++++ Data to process

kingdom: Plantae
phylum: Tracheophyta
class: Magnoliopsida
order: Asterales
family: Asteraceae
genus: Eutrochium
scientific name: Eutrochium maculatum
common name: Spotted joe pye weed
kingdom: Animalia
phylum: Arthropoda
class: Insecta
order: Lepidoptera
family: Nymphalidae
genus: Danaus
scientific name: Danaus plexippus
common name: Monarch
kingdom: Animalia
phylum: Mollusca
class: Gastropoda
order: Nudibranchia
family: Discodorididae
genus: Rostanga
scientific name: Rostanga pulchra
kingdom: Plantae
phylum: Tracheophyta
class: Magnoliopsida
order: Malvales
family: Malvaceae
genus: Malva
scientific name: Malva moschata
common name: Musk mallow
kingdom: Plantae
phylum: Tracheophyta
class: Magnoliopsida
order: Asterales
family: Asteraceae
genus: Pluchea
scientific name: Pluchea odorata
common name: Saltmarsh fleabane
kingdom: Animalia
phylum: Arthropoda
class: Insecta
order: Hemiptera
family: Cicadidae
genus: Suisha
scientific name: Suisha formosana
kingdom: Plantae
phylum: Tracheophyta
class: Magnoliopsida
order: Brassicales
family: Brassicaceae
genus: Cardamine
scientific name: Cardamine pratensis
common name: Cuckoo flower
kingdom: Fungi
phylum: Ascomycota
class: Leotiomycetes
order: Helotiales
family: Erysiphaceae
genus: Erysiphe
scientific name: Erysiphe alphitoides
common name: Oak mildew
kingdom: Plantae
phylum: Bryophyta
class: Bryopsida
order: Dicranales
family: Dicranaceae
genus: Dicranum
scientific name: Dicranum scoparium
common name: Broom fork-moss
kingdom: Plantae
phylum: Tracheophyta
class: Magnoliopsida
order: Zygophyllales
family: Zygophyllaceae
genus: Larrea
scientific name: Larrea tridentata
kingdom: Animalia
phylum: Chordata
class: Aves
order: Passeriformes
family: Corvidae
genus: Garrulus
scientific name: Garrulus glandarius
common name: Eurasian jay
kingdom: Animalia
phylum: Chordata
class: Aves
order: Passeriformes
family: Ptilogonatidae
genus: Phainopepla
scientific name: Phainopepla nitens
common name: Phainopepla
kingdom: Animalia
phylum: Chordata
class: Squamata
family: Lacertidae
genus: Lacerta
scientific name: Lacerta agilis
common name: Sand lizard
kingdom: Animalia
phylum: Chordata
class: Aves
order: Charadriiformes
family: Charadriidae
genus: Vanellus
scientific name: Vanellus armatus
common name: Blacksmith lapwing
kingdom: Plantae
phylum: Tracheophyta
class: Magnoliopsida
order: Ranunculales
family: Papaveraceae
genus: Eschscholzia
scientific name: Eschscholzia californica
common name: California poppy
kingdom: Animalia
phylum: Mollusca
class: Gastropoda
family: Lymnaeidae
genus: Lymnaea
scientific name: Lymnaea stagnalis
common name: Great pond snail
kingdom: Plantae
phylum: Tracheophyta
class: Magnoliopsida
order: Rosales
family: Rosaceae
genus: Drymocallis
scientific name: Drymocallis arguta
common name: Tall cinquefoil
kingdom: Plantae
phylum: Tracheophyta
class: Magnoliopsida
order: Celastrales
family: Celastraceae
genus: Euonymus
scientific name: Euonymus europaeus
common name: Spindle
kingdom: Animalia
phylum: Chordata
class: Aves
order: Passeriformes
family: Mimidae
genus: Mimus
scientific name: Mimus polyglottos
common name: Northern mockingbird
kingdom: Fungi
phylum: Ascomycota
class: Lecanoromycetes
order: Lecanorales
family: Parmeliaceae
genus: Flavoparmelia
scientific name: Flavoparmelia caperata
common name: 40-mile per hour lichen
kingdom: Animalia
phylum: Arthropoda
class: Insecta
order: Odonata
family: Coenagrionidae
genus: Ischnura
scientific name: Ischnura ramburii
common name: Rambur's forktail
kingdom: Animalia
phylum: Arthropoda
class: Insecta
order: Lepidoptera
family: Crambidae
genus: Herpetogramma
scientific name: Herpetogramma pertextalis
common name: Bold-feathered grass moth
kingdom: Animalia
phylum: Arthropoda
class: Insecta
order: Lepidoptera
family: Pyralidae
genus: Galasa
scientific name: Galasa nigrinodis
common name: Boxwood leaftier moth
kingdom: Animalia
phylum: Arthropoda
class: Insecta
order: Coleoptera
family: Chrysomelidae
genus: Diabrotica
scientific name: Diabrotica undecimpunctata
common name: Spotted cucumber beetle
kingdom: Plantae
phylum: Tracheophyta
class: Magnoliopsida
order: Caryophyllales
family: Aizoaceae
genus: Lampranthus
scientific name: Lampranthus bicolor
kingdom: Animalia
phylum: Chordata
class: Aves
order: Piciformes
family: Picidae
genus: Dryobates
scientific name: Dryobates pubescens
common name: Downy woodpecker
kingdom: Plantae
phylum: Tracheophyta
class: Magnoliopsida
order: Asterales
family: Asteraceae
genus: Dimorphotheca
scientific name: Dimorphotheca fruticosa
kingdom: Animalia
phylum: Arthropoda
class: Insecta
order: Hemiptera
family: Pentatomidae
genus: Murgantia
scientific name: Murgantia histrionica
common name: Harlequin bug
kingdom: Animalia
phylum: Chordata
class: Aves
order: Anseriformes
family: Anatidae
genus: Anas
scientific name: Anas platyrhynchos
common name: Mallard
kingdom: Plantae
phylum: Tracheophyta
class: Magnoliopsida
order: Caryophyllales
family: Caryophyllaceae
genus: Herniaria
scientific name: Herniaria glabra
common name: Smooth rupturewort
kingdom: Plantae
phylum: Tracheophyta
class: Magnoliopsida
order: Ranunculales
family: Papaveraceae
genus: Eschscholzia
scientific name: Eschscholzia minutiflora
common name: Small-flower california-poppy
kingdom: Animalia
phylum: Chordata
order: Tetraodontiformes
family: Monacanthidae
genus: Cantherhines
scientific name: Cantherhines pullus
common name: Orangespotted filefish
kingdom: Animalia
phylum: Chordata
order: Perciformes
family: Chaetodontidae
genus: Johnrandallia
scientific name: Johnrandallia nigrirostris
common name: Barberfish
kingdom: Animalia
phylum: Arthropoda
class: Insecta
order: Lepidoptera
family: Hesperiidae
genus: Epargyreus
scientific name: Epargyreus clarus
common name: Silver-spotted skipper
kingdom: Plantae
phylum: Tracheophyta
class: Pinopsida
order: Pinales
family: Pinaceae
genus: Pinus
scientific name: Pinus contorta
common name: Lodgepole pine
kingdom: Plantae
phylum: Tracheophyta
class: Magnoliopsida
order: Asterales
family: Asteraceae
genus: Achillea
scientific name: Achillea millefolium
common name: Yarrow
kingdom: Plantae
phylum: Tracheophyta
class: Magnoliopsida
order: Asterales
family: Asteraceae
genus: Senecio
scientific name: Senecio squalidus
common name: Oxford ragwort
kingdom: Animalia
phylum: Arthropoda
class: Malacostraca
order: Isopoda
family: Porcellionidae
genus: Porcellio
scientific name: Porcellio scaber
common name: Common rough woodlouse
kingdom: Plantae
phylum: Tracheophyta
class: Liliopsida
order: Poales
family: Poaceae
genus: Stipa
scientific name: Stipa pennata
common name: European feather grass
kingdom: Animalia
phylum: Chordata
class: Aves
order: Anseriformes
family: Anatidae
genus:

++++++++

_Written request_
Starting with the line with "order: Rosales" and going on through the line with "scientific name: Euonymus europaeus", express that stretch of the material as a two-column CSV with the headers rank and name, one row per line. Put each field in double quotes and turn any line breaks into spaces.

_Result below_
rank,name
"order:","Rosales"
"family:","Rosaceae"
"genus:","Drymocallis"
"scientific name:","Drymocallis arguta"
"common name:","Tall cinquefoil"
"kingdom:","Plantae"
"phylum:","Tracheophyta"
"class:","Magnoliopsida"
"order:","Celastrales"
"family:","Celastraceae"
"genus:","Euonymus"
"scientific name:","Euonymus europaeus"